Orange County Register – “O.C.: Hottest U.S. housing market?” (3-3-10)

“Orange County home values — by one FHFA index that derives values from purchase records — rose 6.38% in 2009. That’s tops among the 25 major U.S. markets tracked by this methodology. Yes, O.C. is No. 1! We’re followed by Denver (+5.48%); Houston (+3.71%); and Pittsburgh (+3.26%).”

Sign On San Diego“Hefty tax bill may hit those who lost home” (3-3-10)

“With less than six weeks before taxes are due, an estimated 16,000 former homeowners statewide will owe $15 million in extra income taxes this year and $29 million through 2012.”

Mercury News“Increasing numbers of Californians are suing lenders to avoid foreclosures” (3-3-10)

In the last five years, the number of foreclosure lawsuits filed in federal court in California has ballooned — like an exploding adjustable-rate mortgage — from only 29 statewide in 2005 to nearly 1,400 last year.”

Housing WireWinter Weather Slows Residential Real Estate Growth: Beige Book” (3-3-10)

“In the January Beige Book, all but two Fed districts reported increased activity or improved conditions, with Philadelphia and Richmond seeing mixed results. Residential real estate markets remained weak or softened further in the New York, Atlanta, and Chicago districts and there was little change in the San Francisco district, the Federal Reserve Board said.”

Orange County Register – “Why loan mods & short sales take so long” (3-3-10)

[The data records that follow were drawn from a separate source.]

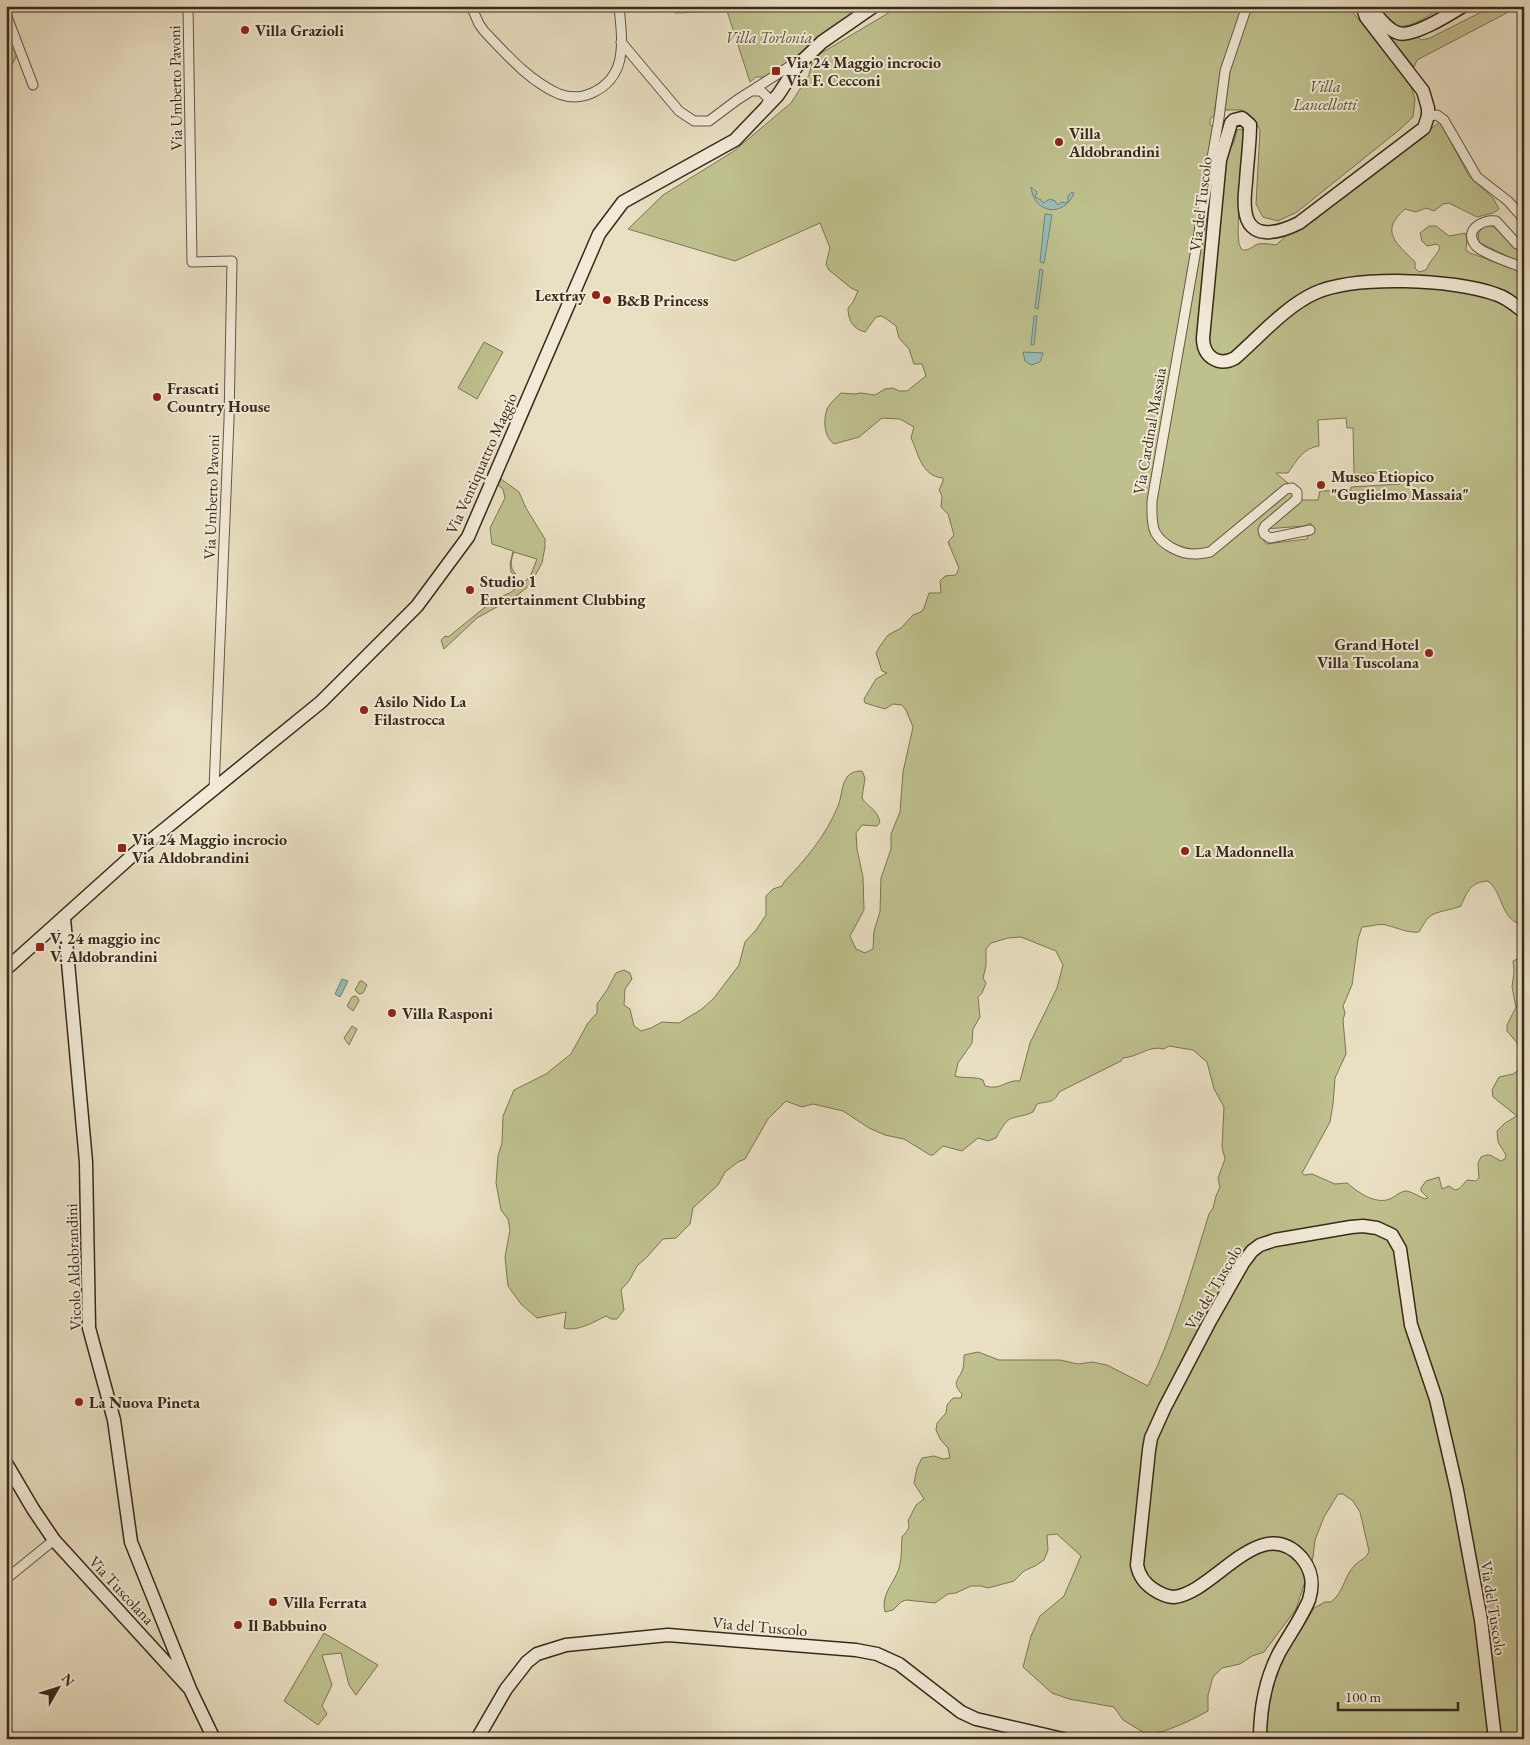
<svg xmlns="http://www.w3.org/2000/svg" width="1530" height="1745" viewBox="0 0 1530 1745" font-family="'EB Garamond',serif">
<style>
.green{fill:#bec08e;stroke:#7c7554;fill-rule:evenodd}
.water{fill:#97bcb5;stroke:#718277}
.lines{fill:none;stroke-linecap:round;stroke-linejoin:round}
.street-casing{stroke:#655744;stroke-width:11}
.secondary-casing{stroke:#392a1a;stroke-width:15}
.street{stroke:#f1ead7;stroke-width:9}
.secondary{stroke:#f1ead7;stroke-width:12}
.poi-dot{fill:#8f2418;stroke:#f1ead7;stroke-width:2}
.labels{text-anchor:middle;stroke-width:4;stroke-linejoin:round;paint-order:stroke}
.poi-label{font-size:16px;font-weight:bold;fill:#392a1a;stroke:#f1ead7;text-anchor:start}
.park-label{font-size:16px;font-style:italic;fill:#5a5037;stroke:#f1ead7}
.street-label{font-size:16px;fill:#392a1a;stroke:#f1ead7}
</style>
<rect width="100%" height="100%" fill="#e9dfc2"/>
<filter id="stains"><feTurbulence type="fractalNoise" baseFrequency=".004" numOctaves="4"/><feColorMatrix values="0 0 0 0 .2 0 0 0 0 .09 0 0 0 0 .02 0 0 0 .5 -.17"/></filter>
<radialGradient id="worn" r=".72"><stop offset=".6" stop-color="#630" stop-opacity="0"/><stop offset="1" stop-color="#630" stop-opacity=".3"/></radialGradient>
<!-- green -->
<path class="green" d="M673 6H870L765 77H756L750 82 727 11 675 13Z
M900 6H1242C1230 43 1218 78 1214 116L1210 119V124L1213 128 1207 212 1213 178 1234 142 1237 130 1241 129 1244 131 1245 150 1242 155 1241 187 1238 195 1239 204 1238 233 1239 244 1242 250C1250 251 1252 246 1258 244 1264 243 1270 244 1276 245L1286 236 1440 122 1469 176 1493 198 1499 209 1493 213 1477 217 1449 203 1443 204 1434 211 1426 208 1416 212 1405 209C1378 232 1398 244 1415 262V268L1419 272 1426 270C1430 260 1438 254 1440 247L1437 244 1427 246 1422 241 1420 233 1429 226H1436L1449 236 1465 233 1467 239 1466 250 1470 253 1524 272V922L1519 924C1500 916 1503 893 1488 881 1471 882 1467 891 1461 906 1452 910 1436 911 1429 917 1425 921 1422 927 1419 932 1407 933 1398 928 1386 925 1378 923 1370 927 1362 927L1358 939 1352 985 1343 1006 1345 1013 1343 1020 1346 1054 1335 1078 1333 1104 1330 1122 1302 1173 1304 1175 1312 1174 1335 1184 1347 1183C1359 1193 1377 1206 1392 1198 1397 1195 1401 1191 1407 1191 1412 1192 1420 1197 1425 1199L1428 1198 1421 1191V1188L1426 1181 1439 1177 1442 1189 1449 1186 1455 1190C1461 1189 1463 1184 1467 1180L1476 1181 1479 1178 1478 1163 1481 1157C1491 1152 1492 1157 1501 1161L1505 1159 1506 1155 1498 1142 1497 1131 1505 1123 1517 1116 1493 1097 1492 1090 1499 1077 1513 1074 1521 1069 1522 1059 1518 1044 1507 1031V1025L1516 1007 1512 987 1514 971 1513 961 1524 956V1739H1263L1272 1683 1284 1656 1314 1608 1325 1602H1331C1344 1592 1344 1576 1355 1565 1361 1559 1366 1559 1369 1551L1360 1512 1353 1501 1343 1494H1338L1324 1517 1315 1540 1313 1557 1296 1609 1264 1652 1252 1656 1240 1664 1222 1668 1213 1677 1208 1695V1711C1190 1721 1169 1731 1148 1735L1123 1720 1114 1707 1069 1699 1052 1693 1023 1667 1031 1636 1040 1616 1064 1596 1081 1556 1057 1534 1047 1535 1048 1550 1044 1560 1035 1566 1024 1571 1014 1581 988 1588 981 1586H971L956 1593 948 1594 935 1603 906 1600 901 1602 893 1610 885 1612C880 1593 897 1581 900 1564 902 1556 901 1546 902 1537 906 1532 911 1528 908 1521L916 1505 924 1499 914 1483 917 1468 922 1458 934 1456 943 1459 950 1458 948 1448 940 1439 936 1430 937 1423 946 1413 947 1405 953 1398H961L962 1394C950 1381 960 1380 963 1368 964 1364 964 1359 964 1355L978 1352 999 1360H1060L1078 1364 1092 1362 1107 1365 1148 1386C1175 1331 1191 1272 1209 1214L1213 1208 1216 1196 1220 1187 1218 1178 1225 1159 1222 1147 1224 1107 1214 1089 1207 1062 1193 1050 1169 1046 1164 1049C1149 1045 1138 1057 1123 1058L1121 1061 1059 1092C1054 1104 1047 1101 1037 1104L1033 1112C1010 1122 1011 1110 996 1138L988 1141 978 1138 962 1151 943 1146 933 1155H930L904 1139 885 1135 869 1128 843 1111 813 1104 802 1107 786 1101 768 1119 745 1159 738 1162 725 1172 718 1185 693 1208 690 1224 676 1238 663 1239 647 1257 637 1266 629 1281 621 1290 624 1310 617 1319H611L606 1316C594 1322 577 1332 564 1328L566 1312 537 1318 521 1304 508 1286 505 1257 510 1230 508 1219 501 1210 496 1183 498 1156 502 1143 503 1116 514 1090 546 1074 571 1054 588 1023 597 1013V1004L607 990 616 973 624 970 630 973 632 979 625 989 624 1005 630 1009 634 1026 641 1031 651 1028 662 1022 679 1023 702 1009 714 998 739 965 745 942 756 930 766 915V896L773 889 782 886 784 882C807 858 825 837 838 806 842 797 841 784 848 776 851 772 857 771 862 771L865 778 862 798C869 809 876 807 880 822L877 826 862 825 856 833 857 849 863 877 864 910 850 936 856 949 865 953 873 949 874 931 880 912 881 878 891 849V834L900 812 903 772 913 727 906 710 902 705 893 704 885 709 865 703 864 699 876 679 887 673 882 671 876 653 880 646 888 635 901 628 913 615 921 612 924 608 929 593H941L940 581 945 576 956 575 959 568 948 542 954 535 948 514 941 507 942 496 939 490 943 481V478C921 476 919 454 911 438L914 427 900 419 882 418 859 437 834 444C824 437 823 421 827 409 830 403 836 398 841 393L854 394 861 393 875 395 885 389 893 388 899 391H907L926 376 922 364H914L909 349 899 338 896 326 885 318 881 316 876 317 865 332C853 329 848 320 848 308L853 302 858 291 851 288 829 270 826 264 830 248 820 223 735 261 628 229 663 195 734 151 791 103 809 75 813 58ZM1346 418 1347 428H1353L1354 474 1399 472 1400 484 1351 487V490L1320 491 1318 500H1301L1289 484 1276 473H1288C1296 461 1303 448 1319 446L1318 420ZM1311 523 1307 539 1266 544 1260 534 1265 529 1305 526ZM1021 937 1056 951 1063 965 1057 988 1030 1043 1020 1081C1006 1079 1001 1091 985 1086L983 1080C975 1076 964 1079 955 1076L958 1063 972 1043 973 1029 980 1017 978 997 982 993 986 983 983 978 986 966V949L991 943 1008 938Z
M1250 6H1348L1404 77 1411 87 1415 99 1413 117 1398 131 1297 212 1278 221 1263 217 1256 204 1260 130 1253 118 1242 110H1225L1230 71Z
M1376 6H1444C1432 13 1407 33 1393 24 1387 20 1381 12 1376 6Z
M1493 6H1520L1417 60 1414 67 1385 31 1417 35 1421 40 1430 38Z
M6 41 17 54 6 79Z
M1487 226C1503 225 1507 248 1524 250V264L1480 243C1476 235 1479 229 1487 226Z
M484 342 503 352 477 399 458 388Z
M501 479 519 492 526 508 545 539V547L542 563 530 585 515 597 477 618 444 649 441 640 445 636 448 637 452 634 495 599 510 593 530 577 537 559 514 552C511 559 509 568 516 574H513L511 572 510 564 513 551 492 544 490 528 505 498 503 489 498 485Z
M360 981H362L367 985 363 993 359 994 355 990Z
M355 996 358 998 359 1001 353 1011 347 1006 352 997Z
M352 1026 357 1029 349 1045 344 1038Z
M324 1633 378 1665 356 1695 349 1685 341 1653 322 1655 332 1685 322 1706 327 1714 318 1725 284 1701Z"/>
<!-- water -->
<path class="water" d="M1031 187 1037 192 1035 197 1041 200 1043 203 1050 199 1055 201 1058 205 1061 202 1066 203 1068 202V196L1072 192 1074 193C1064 218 1034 214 1031 187Z
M1045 214 1052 215 1044 263 1040 262Z
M1040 269 1043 270 1038 309 1035 308Z
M1034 316H1037L1034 345H1031Z
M1023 352 1043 353 1040 362 1031 365 1025 361Z
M342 979 348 981 340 997 335 994Z"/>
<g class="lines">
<defs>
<path id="street" d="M188 6 192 262 232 261 229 420 214 789
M471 6 479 24 484 31C506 54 529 81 559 94 570 98 581 98 592 93 629 76 622 40 619 6
M1247 6 1225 71 1219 118 1152 501C1152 510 1151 523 1155 532 1162 545 1180 554 1194 554 1199 554 1205 553 1210 552L1286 489 1292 488 1297 492V499L1265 526 1263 530 1264 534 1270 538 1310 530
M6 14 33 85
M621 42 679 111 694 121H709L737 100 798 61
M752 91H761L769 99 765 107
M1428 116 1437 115 1444 120 1477 177 1508 201 1524 219
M1524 245 1517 244 1496 221C1481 219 1463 231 1476 246 1485 255 1512 263 1524 268
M6 1579 54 1540"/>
<path id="secondary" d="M1362 6 1366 17 1423 91 1428 108V116L1424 128 1299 223C1279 233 1248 242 1245 209 1244 201 1245 191 1246 182 1247 163 1250 144 1250 125L1242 118 1234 120 1231 123 1220 160 1203 338C1203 357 1219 367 1235 358 1259 337 1286 306 1315 293 1356 275 1453 279 1495 294 1506 297 1515 305 1524 312
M1369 6C1377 15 1386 29 1398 33 1412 38 1450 14 1463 6
M64 918 86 1162 89 1328 114 1420 131 1542 190 1689
M6 969 134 854 321 702 417 606 468 537 599 234 623 202 735 140 778 95 797 66 822 42 874 6
M6 1463 33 1509 54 1540 190 1689 214 1739
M477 1739 506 1689 527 1662 537 1654 566 1645 668 1635 856 1650 877 1654 899 1664 961 1712 976 1719 1063 1739
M1260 1739C1260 1709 1265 1680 1279 1653 1289 1635 1301 1619 1309 1600 1314 1583 1312 1570 1301 1557 1260 1512 1214 1593 1174 1597 1167 1597 1159 1593 1153 1589 1144 1583 1139 1576 1137 1565L1149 1450 1151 1438 1165 1407 1210 1321 1243 1263 1252 1251 1260 1245 1275 1240 1351 1227 1363 1226 1377 1228 1392 1235 1400 1249 1411 1325 1436 1399 1457 1490 1481 1620 1495 1739"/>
</defs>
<!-- street casing -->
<use href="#street" class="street-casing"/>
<!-- secondary casing -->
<use href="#secondary" class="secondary-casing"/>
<!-- street -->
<use href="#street" class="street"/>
<!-- secondary -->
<use href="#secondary" class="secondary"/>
</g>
<!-- markers -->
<g class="poi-dot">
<circle cx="245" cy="30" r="5"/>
<rect x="771" y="66" width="10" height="10" rx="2.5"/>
<circle cx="1059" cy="142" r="5"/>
<circle cx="596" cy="295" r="5"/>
<circle cx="607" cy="300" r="5"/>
<circle cx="157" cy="397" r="5"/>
<circle cx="1321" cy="485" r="5"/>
<circle cx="470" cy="590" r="5"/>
<circle cx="1429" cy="653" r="5"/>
<circle cx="364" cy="710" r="5"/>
<rect x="117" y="843" width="10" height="10" rx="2.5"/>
<circle cx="1185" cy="851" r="5"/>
<rect x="35" y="942" width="10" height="10" rx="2.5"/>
<circle cx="392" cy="1013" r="5"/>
<circle cx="79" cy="1402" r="5"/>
<circle cx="273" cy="1602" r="5"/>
<circle cx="238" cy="1625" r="5"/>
</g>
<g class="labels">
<!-- poi labels -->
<g class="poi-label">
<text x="255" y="36">Villa Grazioli</text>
<text x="786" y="68">Via 24 Maggio incrocio<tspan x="786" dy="18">Via F. Cecconi</tspan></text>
<text x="1069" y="139">Villa<tspan x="1069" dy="18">Aldobrandini</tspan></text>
<text x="586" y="301" text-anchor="end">Lextray</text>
<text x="617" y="306">B&amp;B Princess</text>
<text x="167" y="394">Frascati<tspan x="167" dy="18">Country House</tspan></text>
<text x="1331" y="482">Museo Etiopico<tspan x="1331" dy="18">"Guglielmo Massaia"</tspan></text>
<text x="480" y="587">Studio 1<tspan x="480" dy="18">Entertainment Clubbing</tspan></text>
<text x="1419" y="650" text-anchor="end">Grand Hotel<tspan x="1419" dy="18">Villa Tuscolana</tspan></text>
<text x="374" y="707">Asilo Nido La<tspan x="374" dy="18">Filastrocca</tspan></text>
<text x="132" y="845">Via 24 Maggio incrocio<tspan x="132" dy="18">Via Aldobrandini</tspan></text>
<text x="1195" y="857">La Madonnella</text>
<text x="50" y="944">V. 24 maggio inc<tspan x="50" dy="18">V. Aldobrandini</tspan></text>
<text x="402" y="1019">Villa Rasponi</text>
<text x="89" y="1408">La Nuova Pineta</text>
<text x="283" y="1608">Villa Ferrata</text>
<text x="248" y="1631">Il Babbuino</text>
</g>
<!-- park labels -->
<g class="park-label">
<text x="769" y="43">Villa Torlonia</text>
<text x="1325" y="92">Villa<tspan x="1325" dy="18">Lancellotti</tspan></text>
</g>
<!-- street labels -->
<g class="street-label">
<text transform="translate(175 88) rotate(-91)" y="6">Via Umberto Pavoni</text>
<text transform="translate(1200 204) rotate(-83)" y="6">Via del Tuscolo</text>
<text transform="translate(1149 431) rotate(-80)" y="6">Via Cardinal Massaia</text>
<text transform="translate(481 463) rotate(-66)" y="6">Via Ventiquattro Maggio</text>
<text transform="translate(211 497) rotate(-88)" y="6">Via Umberto Pavoni</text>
<text transform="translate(73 1267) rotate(-92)" y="6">Vicolo Aldobrandini</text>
<text transform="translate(1213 1287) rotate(-59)" y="6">Via del Tuscolo</text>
<text transform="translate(122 1590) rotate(47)" y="6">Via Tuscolana</text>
<text transform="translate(1494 1608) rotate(81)" y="6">Via del Tuscolo</text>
<text transform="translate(760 1626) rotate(5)" y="6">Via del Tuscolo</text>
</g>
</g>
<!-- margin -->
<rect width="1530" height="1745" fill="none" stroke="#e9dfc2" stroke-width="25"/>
<rect x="8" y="8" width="1515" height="1730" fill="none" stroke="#392a1a" stroke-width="2.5"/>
<rect x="12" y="12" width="1505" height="1720" fill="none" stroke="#392a1a"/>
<!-- north arrow -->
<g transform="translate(58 1688) rotate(51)" stroke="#f1ead7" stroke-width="4" paint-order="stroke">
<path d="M0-4L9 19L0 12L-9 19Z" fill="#392a1a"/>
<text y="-8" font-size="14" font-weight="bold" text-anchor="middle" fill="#392a1a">N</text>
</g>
<!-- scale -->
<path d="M1338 1702v8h120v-8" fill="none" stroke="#392a1a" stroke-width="2.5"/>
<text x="1345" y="1702" font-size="15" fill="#392a1a" stroke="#f1ead7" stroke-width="4" paint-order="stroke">100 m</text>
<rect width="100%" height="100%" filter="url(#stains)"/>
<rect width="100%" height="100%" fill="url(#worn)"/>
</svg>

“Hard to collect all necessary documents from borrower/owner. This may be because the banks never seem to receive the documents until they’ve been faxed in 5 or 6 times. It may be because it takes the borrower/owner or agent some time to respond to requests for documents.”

Inman - “90% of agents down on HAMP” (3-3-10)

“A mere 10 percent of real estate agents think the Obama administration’s Home Affordable Modification Program (HAMP) is reducing foreclosures in their market, according to a survey released Wednesday by real estate media and marketing provider Homes and Land. The company’s Market Pulse Survey Report asked more than 100,000 real estate agents nationwide to participate in a 10-question survey to gauge the state of housing in local markets. Nearly 5,800 agents responded; 51 percent had been a Realtor for more than 10 years. The company conducted the survey in February.”

Looking Back:

One year ago, Citigroup developed a plan which allowed unemployed homeowners to decrease their monthly payment to a minimum of $500. The NAR reported that home sales decreased by 7.7 percent within a month’s time. Bernanke claimed that the federal government needed to increase its fiscal involvement in the banking system. The government launched its $1 trillion TALF program.